About this task:
Copy the lines read from each item below word for word, with the same line breaks, and leave out the pictures.

[Page-level text extractions]

◆ ◆ ◆ ◆ ◆

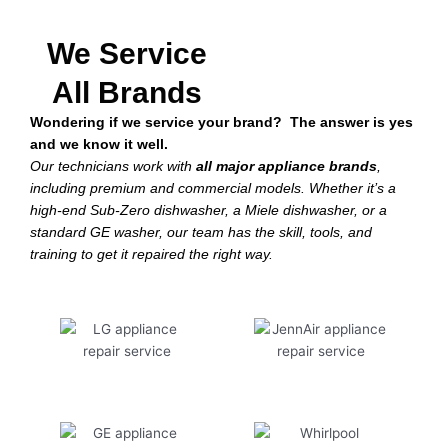
We Service
All Brands
Wondering if we service your brand? The answer is yes
and we know it well.
Our technicians work with
all major appliance brands
,
including premium and commercial models. Whether it’s a
high-end Sub-Zero dishwasher, a Miele dishwasher, or a
standard GE washer, our team has the skill, tools, and
training to get it repaired the right way.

◆ ◆ ◆ ◆ ◆

Solution for this problem:
We Service
All Brands
Wondering if we service your brand? The answer is yes
and we know it well.
Our technicians work with
all major appliance brands
,
including premium and commercial models. Whether it’s a
high-end Sub-Zero dishwasher, a Miele dishwasher, or a
standard GE washer, our team has the skill, tools, and
training to get it repaired the right way.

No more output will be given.